**What is asked:**
1. From the pull request guide, list every marking for a pull request that appears in quotation marks.
2. Who does the pull request guide say can review a pull request?
3. Pick up the pull request guide after its last line and carry on with the triage checklist in the same style.

**Text excerpt:**
- - - -

Prashant Kumar Singh edited this page Jan 15, 2015 · 10 revisions

If you're submitting a pull request or are reviewing one, hopefully this page will help set expectations for how we see pull requests moving along and landing.

A pull request can be reviewed by any Brackets committer. With this process, we seek to respond to pull requests quickly and to resolve them as quickly as is reasonable. There are two phases to the review: Triage and Review.

The basic process:

  1. A contributor submits a new pull request using Contributor Pull Request Checklist as a guide.
  2. A Brackets committer assigns it to themselves for a quick triage (see Triage below)
  3. They do that triage immediately after assigning it to themselves.
  4. The person doing triage continues with the back and forth until either the PR is closed or the PR has the right characteristics for a more detailed review.
  5. Assuming the PR is continuing, the committer gives the PR a “Triage Complete” label and unassigns it.
  6. The same or a different Brackets committer picks up the PR for review and assigns it to themselves.
  7. The reviewer starts the review immediately after assigning it to themselves and uses the Pull Request Review Checklist as a guide.
  8. There’s an expectation from both ends that communication won’t stall for more than a few days (see the Daily Pull Request Report section below)

In general, our goal is that no one should have to wait more than a week or so (barring someone being unavailable for a time and stating so in the pull request comments.)

A pull request can have a "Discussion" label to designate that it is not really intended for landing and not subject to the normal timing constraints.

Triage

The goal with triage is to quickly skim the code and make sure that it meets some basic requirements for landing before it proceeds.

  • Is this something we want in Brackets? (If not, say so and close it or mark “needs review” with a comment)

- - - -

**Given data:**
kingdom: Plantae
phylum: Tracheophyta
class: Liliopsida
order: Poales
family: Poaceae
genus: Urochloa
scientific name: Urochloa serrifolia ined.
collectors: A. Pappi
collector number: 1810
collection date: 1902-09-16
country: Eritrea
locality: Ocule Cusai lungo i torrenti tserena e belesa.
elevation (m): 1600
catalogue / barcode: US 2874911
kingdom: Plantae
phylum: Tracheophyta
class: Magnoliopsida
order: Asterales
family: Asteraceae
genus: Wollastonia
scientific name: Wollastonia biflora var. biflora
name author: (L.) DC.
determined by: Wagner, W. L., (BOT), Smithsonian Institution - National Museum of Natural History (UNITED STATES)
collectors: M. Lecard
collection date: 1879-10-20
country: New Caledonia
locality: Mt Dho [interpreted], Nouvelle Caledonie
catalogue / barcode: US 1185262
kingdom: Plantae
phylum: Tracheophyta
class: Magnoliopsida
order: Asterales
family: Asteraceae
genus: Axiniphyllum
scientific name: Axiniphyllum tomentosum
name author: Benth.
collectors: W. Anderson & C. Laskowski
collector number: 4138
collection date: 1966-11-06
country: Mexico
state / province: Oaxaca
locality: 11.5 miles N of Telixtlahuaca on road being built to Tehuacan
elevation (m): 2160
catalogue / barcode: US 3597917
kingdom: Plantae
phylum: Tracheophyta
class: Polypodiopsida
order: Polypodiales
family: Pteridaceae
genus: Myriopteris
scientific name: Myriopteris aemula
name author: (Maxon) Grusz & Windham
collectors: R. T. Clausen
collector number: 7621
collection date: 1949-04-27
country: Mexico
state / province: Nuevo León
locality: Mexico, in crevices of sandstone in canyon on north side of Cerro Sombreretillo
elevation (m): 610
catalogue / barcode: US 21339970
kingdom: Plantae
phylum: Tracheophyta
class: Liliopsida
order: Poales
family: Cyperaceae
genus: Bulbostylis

- - - -

**Responses in order:**
1. "Triage Complete", "Discussion", "needs review"

2. Any Brackets committer.

3.
  • Does the code look like core code? (If not, say so and point to coding conventions or comment on the overall layout)
  • Does the code have tests? (If not, comment on what you’d like to see in terms of tests)
  • Has the contributor signed the CLA?

"Is this something we want in Brackets?" can be a tough question and very much depends on the specific pull request. We have generally preferred for new features to start life as extensions, but that's not always possible and some things definitely do belong in core. If we see patterns of things we don't want to see in Brackets core, we'll add them here.

Translations

Generally speaking, translations should be quick to triage. Our review process for translations is generally simple: find another person in the Brackets community that speaks the language and can verify that the translation is a good one.

Daily Pull Request Report

To glue this process together, we'll have a daily report emailed to the Brackets committers that highlights overdue pull requests:

  1. PRs that have not started triage in 8 days
  2. PRs that have not started review within 8 days of Triage Complete
  3. PRs that have been waiting for a response from the assignee for 8 days
  4. PRs that have been waiting for a response from the contributor for 8 days

In addition to overdue PRs, the report will also list "available PRs" which are requests are not assigned.